The house and the social hierarchy it embodied had an important effect on Wells' outlook. The deep class divisions he observed there helped to inspire many of his meritocratic, liberal and socialist views. This development was further encouraged by his discovery, in Uppark's large library, of works by philosophers and radicals such as Plato, Voltaire and Thomas Paine. These impressions were reflected in his later work: for example, the contrast between the sunny and carefree world of the Eloi and the dark caves of the Morlocks in The Time Machine is commonly regarded to have been inspired by the inequalities Wells observed at Uppark. Also significant was Wells' discovery of a telescope in the house's attic, which gave the future author of The War of the Worlds his first opportunity to examine the night sky in detail.

===Fire===
On 30 August 1989 the building was devastated by a fire caused by a workman's blowtorch whilst repairing lead flashing on the roof, just two days before the work was due to be completed. The fire broke out during opening hours. Many works of art and pieces of furniture were carried out of the burning building by members of the Meade-Fetherstonehaugh family, National Trust staff and members of the public. Although the garret and first floors collapsed onto the lower floors and the garret and first-floor contents were lost completely, the floors largely fell clear of the ground-floor walls and much of the panelling and decoration survived.

Much of the contents of the ground floor were crushed but not burned; metalwork was able to be straightened and cleaned, crystal chandeliers were able to be reassembled, and even the elaborate tassels on the chandelier ropes were able to be conserved. The decision to restore the house came after it was determined that restoration would be a cheaper insurance settlement than complete payout for a total loss.

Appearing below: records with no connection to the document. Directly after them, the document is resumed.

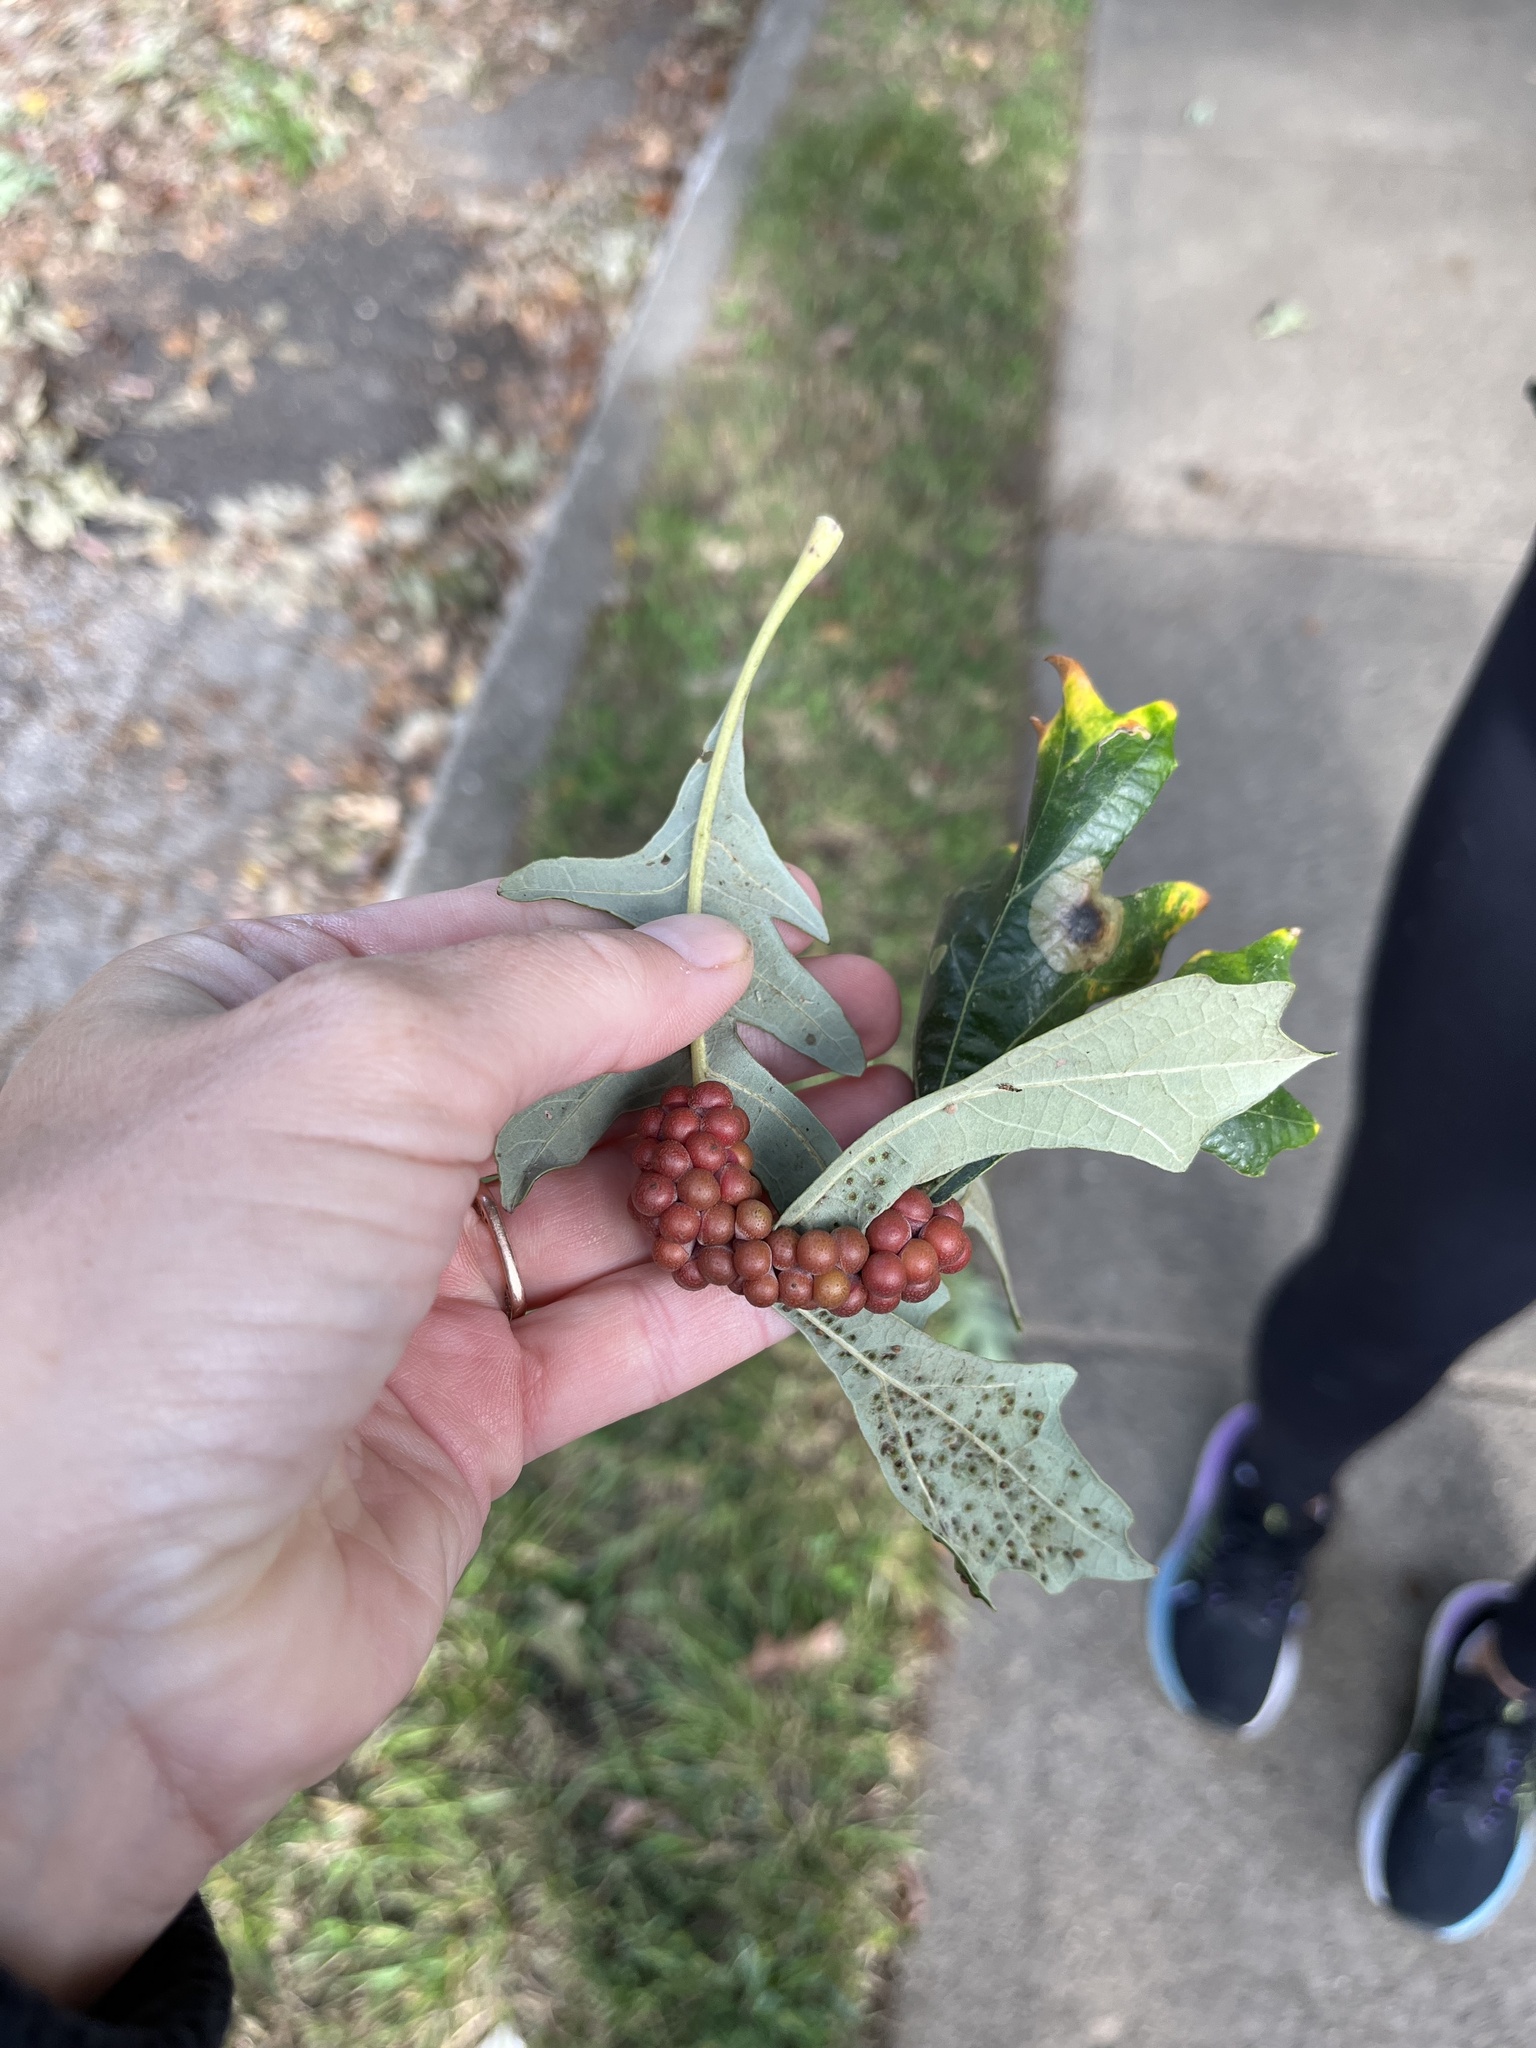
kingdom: Animalia
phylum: Arthropoda
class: Insecta
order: Hymenoptera
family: Cynipidae
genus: Andricus
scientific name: Andricus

Most of the pictures and furniture in the house were saved. The building has since been completely restored with many lost crafts relearned in the restoration process, and it reopened its doors in 1995. Some "critical markers" remain where visitors can still see the history of the fire, for example many of the floorboards on the principal ground floor retain burn marks.

==Public access==
The house is open to the public four days a week for most of the year other than Christmas.